## Source text
○ ○ ○ ○ ○

But some recommendations, like changing the reimbursement structure so that Medicare would pay for home health services instead of emphasizing hospital care, so Medicaid would have better coverage of long-term care for the frail elderly, would require congressional action.
“We know that there may be a need for new legislation to be introduced to accomplish that, and we recognize that that’s harder to accomplish in a politically charged environment,” said Philip A. Pizzo, a former dean of the Stanford University School of Medicine and the committee’s other co-chairman.
The panel, which included doctors, nurses, insurers and experts on aging, says Medicare and other insurers should create financial incentives for health care providers to have continuing conversations with patients on advance care planning, possibly starting as early as major teenage milestones like getting a driver’s license or going to college.
It calls for a “major reorientation and restructuring of Medicare, Medicaid and other health care delivery programs” and the elimination of “perverse financial incentives” that encourage expensive hospital procedures while growing numbers of very sick and very old patients want low-tech services like home health care and pain management.
And it says that medical schools and groups that accredit and regulate health providers should greatly increase training in palliative care and set standards so that more clinicians know how to compassionately and effectively treat patients who want to be made comfortable but avoid extensive medical procedures.
The 507-page report, “Dying in America,” says its recommendations would improve the quality of care and better satisfy more patients and families. It also says the changes would produce significant cost savings that would help make health care more affordable.
“If you meet their needs, treat their pain, treat their depression, get them some help in the house, your costs plummet,” said Diane E. Meier, a committee member and the director of the Center to Advance Palliative Care.

○ ○ ○ ○ ○

## Source data
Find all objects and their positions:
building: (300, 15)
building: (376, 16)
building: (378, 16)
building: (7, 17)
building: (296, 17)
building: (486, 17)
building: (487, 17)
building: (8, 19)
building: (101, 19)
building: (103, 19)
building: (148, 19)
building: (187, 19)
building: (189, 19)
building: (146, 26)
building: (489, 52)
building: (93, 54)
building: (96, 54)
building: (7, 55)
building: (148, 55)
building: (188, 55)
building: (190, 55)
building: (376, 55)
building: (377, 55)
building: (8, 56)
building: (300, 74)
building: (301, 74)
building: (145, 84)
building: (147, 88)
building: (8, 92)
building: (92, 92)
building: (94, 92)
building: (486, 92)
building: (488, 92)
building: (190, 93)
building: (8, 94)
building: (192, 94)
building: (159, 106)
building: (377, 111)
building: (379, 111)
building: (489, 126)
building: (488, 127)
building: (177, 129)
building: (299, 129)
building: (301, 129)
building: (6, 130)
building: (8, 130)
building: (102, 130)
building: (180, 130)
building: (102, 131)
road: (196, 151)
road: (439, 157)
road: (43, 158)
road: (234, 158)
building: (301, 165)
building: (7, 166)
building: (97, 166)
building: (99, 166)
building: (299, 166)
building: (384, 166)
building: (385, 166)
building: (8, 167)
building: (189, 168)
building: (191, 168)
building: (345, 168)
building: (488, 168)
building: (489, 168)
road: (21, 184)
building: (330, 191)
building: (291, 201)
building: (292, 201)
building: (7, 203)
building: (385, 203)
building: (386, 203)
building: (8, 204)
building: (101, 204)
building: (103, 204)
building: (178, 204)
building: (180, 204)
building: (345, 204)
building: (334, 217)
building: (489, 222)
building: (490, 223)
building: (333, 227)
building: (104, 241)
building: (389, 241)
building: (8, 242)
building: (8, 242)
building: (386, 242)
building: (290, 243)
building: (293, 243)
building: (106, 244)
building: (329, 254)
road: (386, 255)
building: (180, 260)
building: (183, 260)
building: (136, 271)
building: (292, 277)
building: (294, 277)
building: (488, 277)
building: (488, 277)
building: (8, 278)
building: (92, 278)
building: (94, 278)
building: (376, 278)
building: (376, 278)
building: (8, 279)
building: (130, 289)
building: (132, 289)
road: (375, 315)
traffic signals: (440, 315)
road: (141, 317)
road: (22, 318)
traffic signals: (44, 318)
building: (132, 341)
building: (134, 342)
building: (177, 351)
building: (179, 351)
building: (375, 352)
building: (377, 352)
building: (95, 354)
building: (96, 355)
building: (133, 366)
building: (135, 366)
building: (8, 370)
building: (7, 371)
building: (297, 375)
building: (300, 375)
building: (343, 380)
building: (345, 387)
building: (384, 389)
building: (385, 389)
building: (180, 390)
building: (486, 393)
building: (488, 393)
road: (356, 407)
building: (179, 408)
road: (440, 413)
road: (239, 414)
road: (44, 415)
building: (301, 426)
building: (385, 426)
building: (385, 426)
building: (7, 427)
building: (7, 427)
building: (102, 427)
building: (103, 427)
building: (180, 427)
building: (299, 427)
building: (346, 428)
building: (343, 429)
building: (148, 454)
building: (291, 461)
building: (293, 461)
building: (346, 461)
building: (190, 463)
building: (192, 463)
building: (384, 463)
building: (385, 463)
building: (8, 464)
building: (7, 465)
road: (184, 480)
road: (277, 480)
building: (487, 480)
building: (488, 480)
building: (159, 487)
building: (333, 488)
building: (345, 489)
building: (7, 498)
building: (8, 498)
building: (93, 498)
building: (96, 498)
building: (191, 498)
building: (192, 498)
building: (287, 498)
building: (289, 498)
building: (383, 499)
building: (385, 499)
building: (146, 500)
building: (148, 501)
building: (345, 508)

○ ○ ○ ○ ○

Answer these questions from the text on end-of-life care:
1. Who is named as the committee's other co-chairman?
2. How many pages does the report "Dying in America" run?
3. What organization does Diane E. Meier direct?

1. Philip A. Pizzo
2. 507 pages
3. The Center to Advance Palliative Care